Tag: Rules

Spirit of the Game

The recent ruling in the Transatlantic Go Tournament seems wrong: it puts technology ahead of the game of go. It leaves a sour taste in my mouth. There may be circumstances I’m not aware of, but basically, the game between Mateusz Surma and Eric Lui was played online over KGS, Mateusz was ahead on the board in the late endgame, and the move he tried to play with 10 seconds to spare somehow did not make it to the server in time. The final ruling is that he lost on time. To me, this violates the spirit of the game.

In ultimate frisbee, the Spirit of the Game is a guiding principle of the rules. Players call and adjudicate their own fouls; if players disagree, play gets restored as best as possible to what would have happened without that incident.

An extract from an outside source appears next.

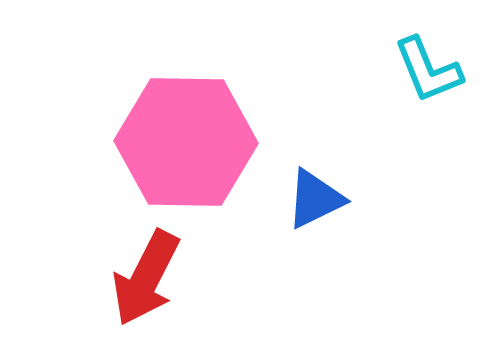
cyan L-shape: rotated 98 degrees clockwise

“Spirit of the Game: Ultimate relies upon a spirit of sportsmanship that places the responsibility for fair play on the player. Highly competitive play is encouraged, but never at the expense of mutual respect among competitors, adherence to the agreed upon rules, or the basic joy of play.” [Official Rules of Ultimate, 11th Edition]

Even at the professional level, where there are referees, the integrity rule allows players to overrule the referee when it’s to their own disadvantage:

“Any player or head coach can overturn any call made by an official if the official’s call favored the player’s or coach’s own team. Officials shall respect the integrity call. This allows teams to display sportsmanship and remedy an incorrect call against their opponent.” [AUDL Rule Book]

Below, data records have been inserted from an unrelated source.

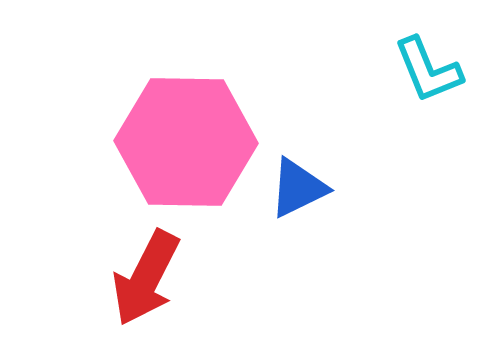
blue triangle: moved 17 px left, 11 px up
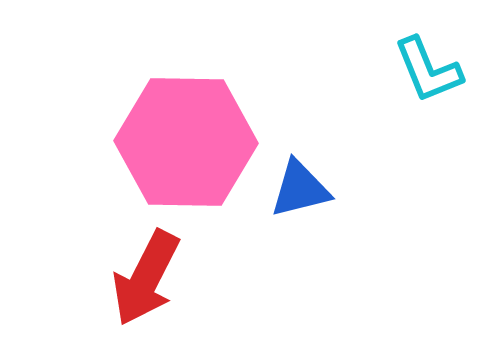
blue triangle: moved 2 px right, 1 px down; rotated 12 degrees clockwise
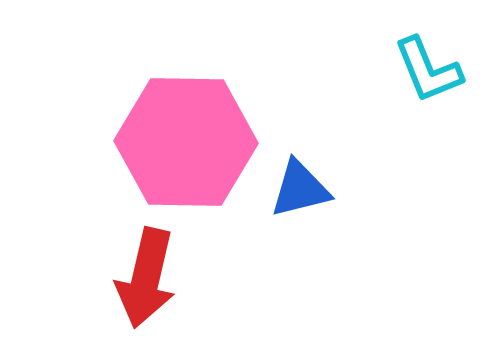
red arrow: rotated 14 degrees counterclockwise
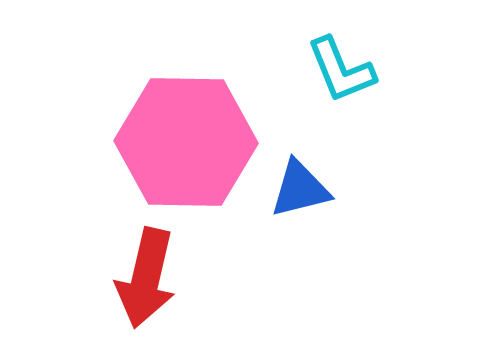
cyan L-shape: moved 87 px left
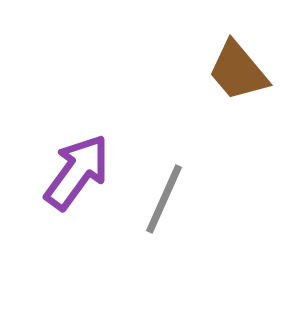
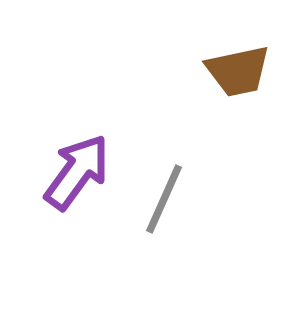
brown trapezoid: rotated 62 degrees counterclockwise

To me, go and ultimate share the same kind of spirit: highly competitive yet friendly play.

Mateusz losing due to a technical glitch makes the game of go subservient to technology. Technology enables long-distance tournaments, but that should be an incidental part of the match: the game is most important. When technology goes wrong, you try to restore the game to what it would have been without the technical glitch. And when a ruling is unfair, the winner should be able to overturn it. Integrity and spirit of the game are important, both in ultimate and in go.